In the beginning there was a domestic museum, created and curated by a lawyer passionate about archeology and the history of his land.

Giuseppe Zigarelli cared about his collection so much that he decided to donate it to the Municipality of Avellino. Those materials formed the first nucleus of the museum inaugurated on October 28, 1934, under the supervision of the historian Salvatore Pescatori. It took several decades to arrive at the modern Irpino Museum, until 1965, when the new archaeological section of the museum was set up in the recently completed Palazzo della Cultura.

The result of a competition of ideas launched in 1951, the new building was built in a neo-rationalist style from the winning project by architect Francesco Fariello. The place, in the centre of Avellino, corresponded to the Bourbon botanical garden of which the garden around the building remains. The entire first floor was destined to the archaeological collections: that of Zigarelli with finds coming largely from the upper Ofanto valley and those of the finds discovered in the excavation campaigns after the Second World War. The museum itinerary, ordered according to a historical-chronological criterion from Prehistory to the late Roman era, also takes into account the provenance by area. "A window on ancient Hirpinia" offers extensive documentation of the various phases of settlement in Irpinia in ancient times. There are the finds recovered in the excavations conducted in the Mirabella Eclano area, in the Ansanto Valley of Rocca San Felice and in the prehistoric station of the Stanza near Ariano Irpino. Of particular value and interest are the items from the sanctuary of Mefite, from the 7th century in the Valle d'Ansanto area near Rocca San Felice. The votive deposit found contained amber, bronze and gold objects, clay and wooden statuettes, weapons and coins. The main find is a Xoanon, a wooden statue recovered in the stream near the Mefite lake. Elongated body, hinted arms, triangular face and large open eyes, it is an Irpinian-Samnite man in his usual clothing. there is also the rich funerary equipment of the so-called "Tomb of the tribal chief". A considerable quantity of materials from the Roman era comes from Aeclanum: objects of daily use, architectural elements, coins, glass ceramic objects and the marble statues they embellished the thermal complex of the II AD. Among the testimonies received from Abellinum, a polychrome floor from the III-IV AD stands out. Noteworthy is the stone stele dedicated to the god Silvanus from the 1st century AD. by Oppius of Lioni.

On the upper floor of the Palazzo is the Crib Section: it houses a unique collection of 400 modern cribs or copies of ancient ones from all over the world. The itinerary is sealed off by a large Nativity scene with a thousand wooden characters dressed in San Leucio silk and a scenography made especially for this set-up. Other spaces include the Provincial Library Scipione and Giulio Capone, a newspaper library, a media library and the Network Centre.

Other fundamental parts of the Irpino Museum are located in the Monumental Complex of the Bourbon Prison.

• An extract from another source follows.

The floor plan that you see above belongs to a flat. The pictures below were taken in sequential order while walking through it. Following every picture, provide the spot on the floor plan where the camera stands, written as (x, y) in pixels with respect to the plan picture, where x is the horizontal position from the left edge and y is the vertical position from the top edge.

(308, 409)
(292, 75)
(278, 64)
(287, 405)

There is a part dedicated to archaeology, which completes the itinerary of the Palazzo della Cultura. There is the Lapidary, with numerous epigraphs of different contents and functions from the Roman age to the Angevin period. There is the Deposit that can be visited with archaeological finds not exhibited elsewhere and a rich collection of foreign weapons and weapons of the Royal Factory of Naples produced between the eighteenth and nineteenth centuries and a collection of particular objects from all over the world of the naval doctor Giuseppe Salomone.

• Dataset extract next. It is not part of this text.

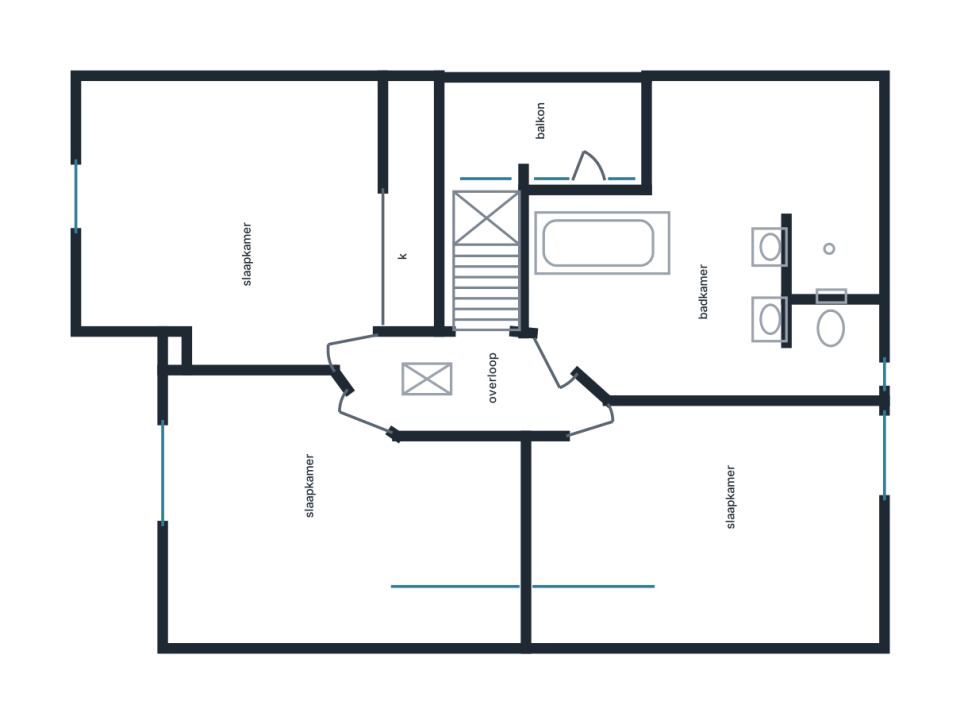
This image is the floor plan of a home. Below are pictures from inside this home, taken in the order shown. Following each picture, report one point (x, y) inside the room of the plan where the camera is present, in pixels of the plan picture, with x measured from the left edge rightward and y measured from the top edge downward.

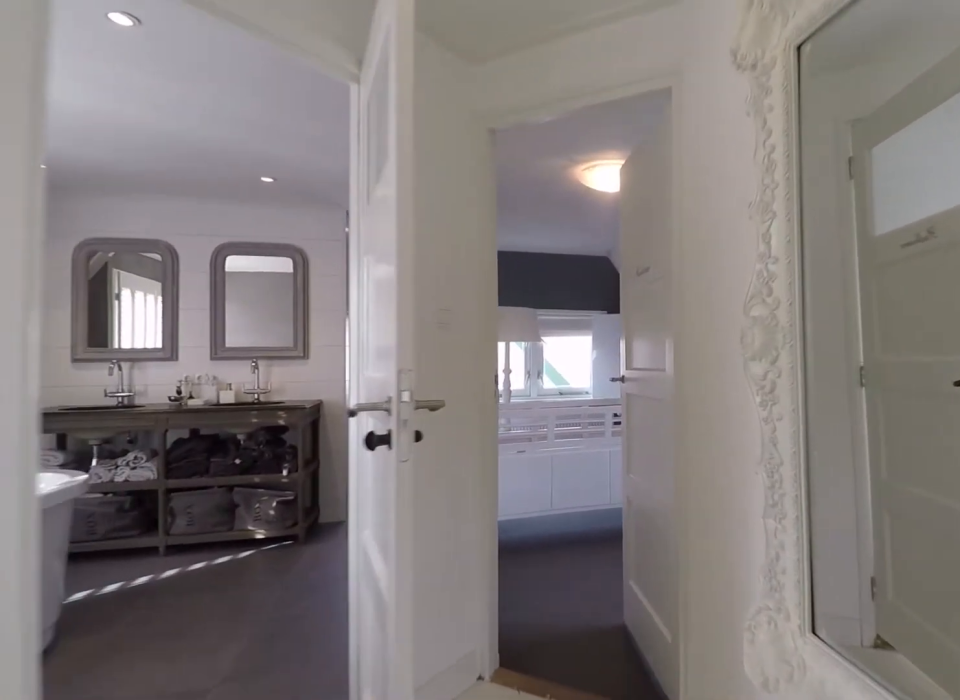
(468, 383)
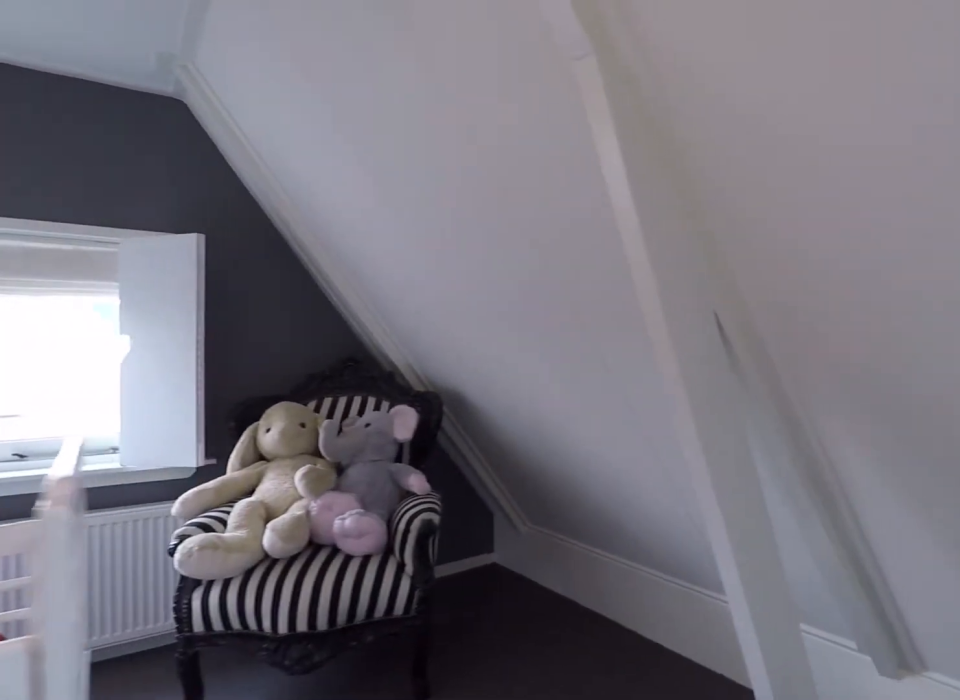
(715, 488)
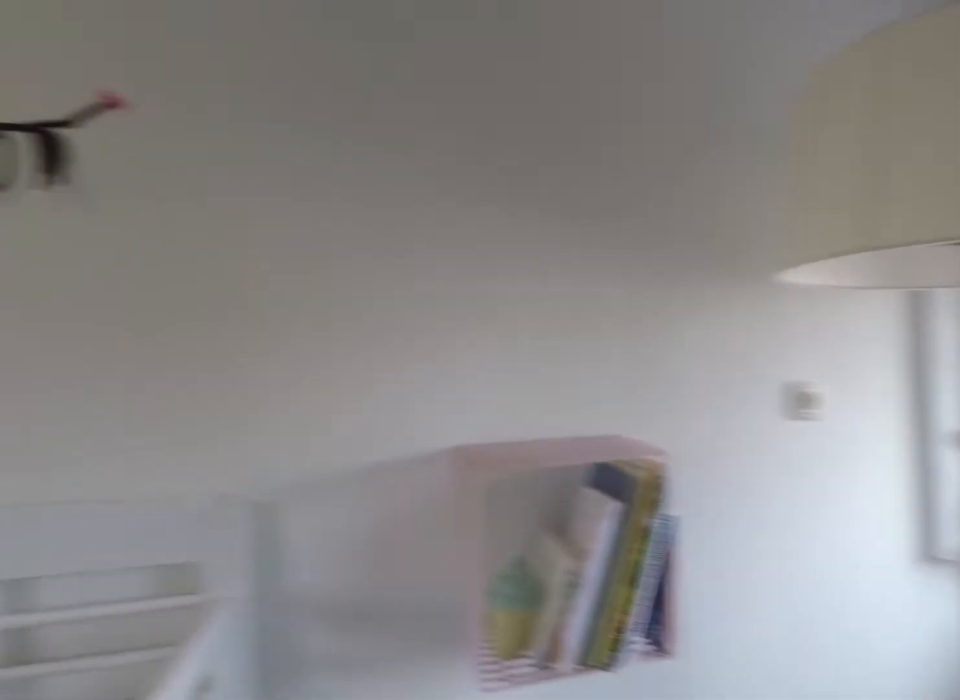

On the second floor there is the Pinacoteca, built around the donation of the works of Achille Martelli to which works have been added that allow a journey through the artistic currents of the South in the 19th and 20th centuries, from naturalism to the most innovative currents.

The Risorgimento Section, reorganized on the occasion of the 150th anniversary of the unification of Italy, is of great value. There are 380 memorabilia of all kinds from 1799 to 1861 on display, belonging to the different phases of the Neapolitan Republic, the French Decade, the uprisings of '20-'21 and '48, up to the unification of Italy to which Irpinia made a great contribution.

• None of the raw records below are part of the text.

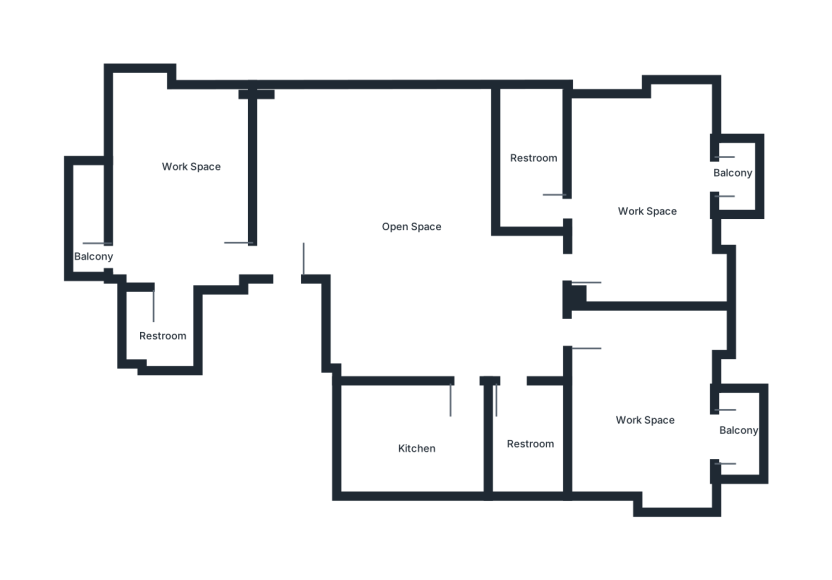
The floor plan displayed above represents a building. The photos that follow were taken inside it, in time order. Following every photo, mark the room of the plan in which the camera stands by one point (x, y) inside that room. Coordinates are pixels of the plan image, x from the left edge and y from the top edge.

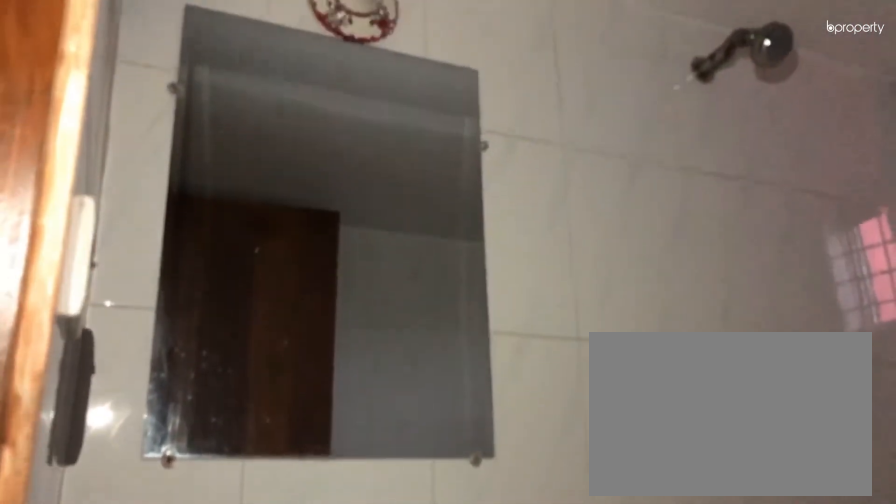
(530, 433)
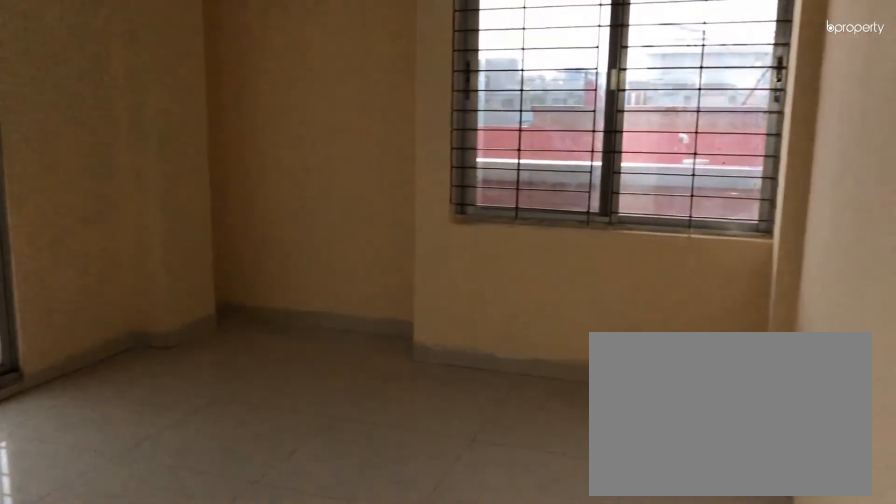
(642, 411)
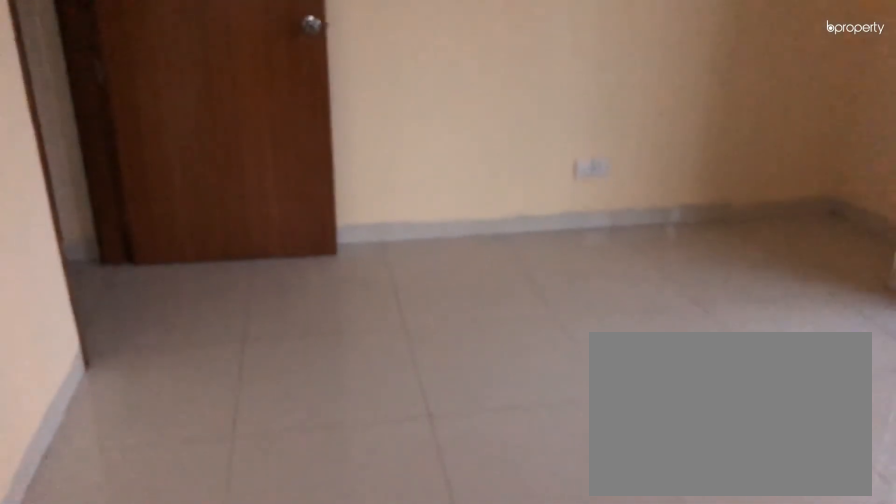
(641, 411)
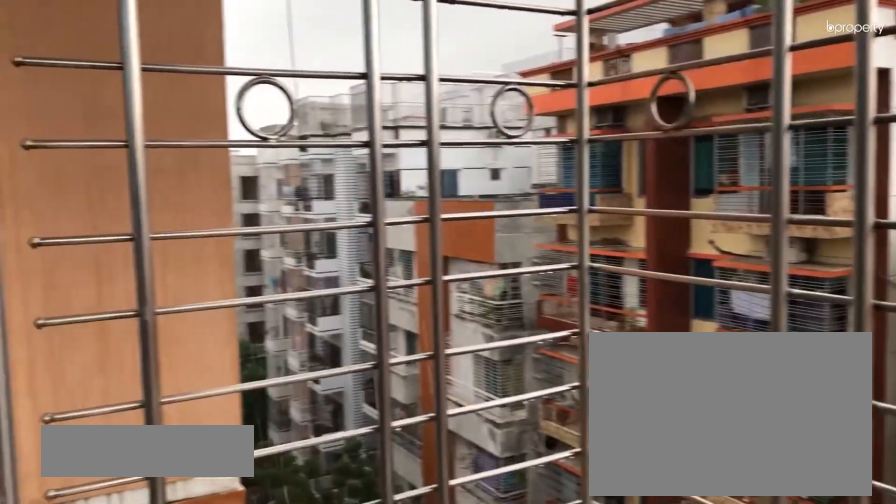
(734, 433)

The Scientific Instruments Section with one hundred restored and functioning instruments, in use between the 19th and early 20th centuries in Irpinia schools.

Dulcis in fundo the new exhibition "Irpinia, Memory and Evolution", a journey through the different souls of the "middle ground" with objects representing the various stages of Irpinia's history and installations with great capacity to involve visitors.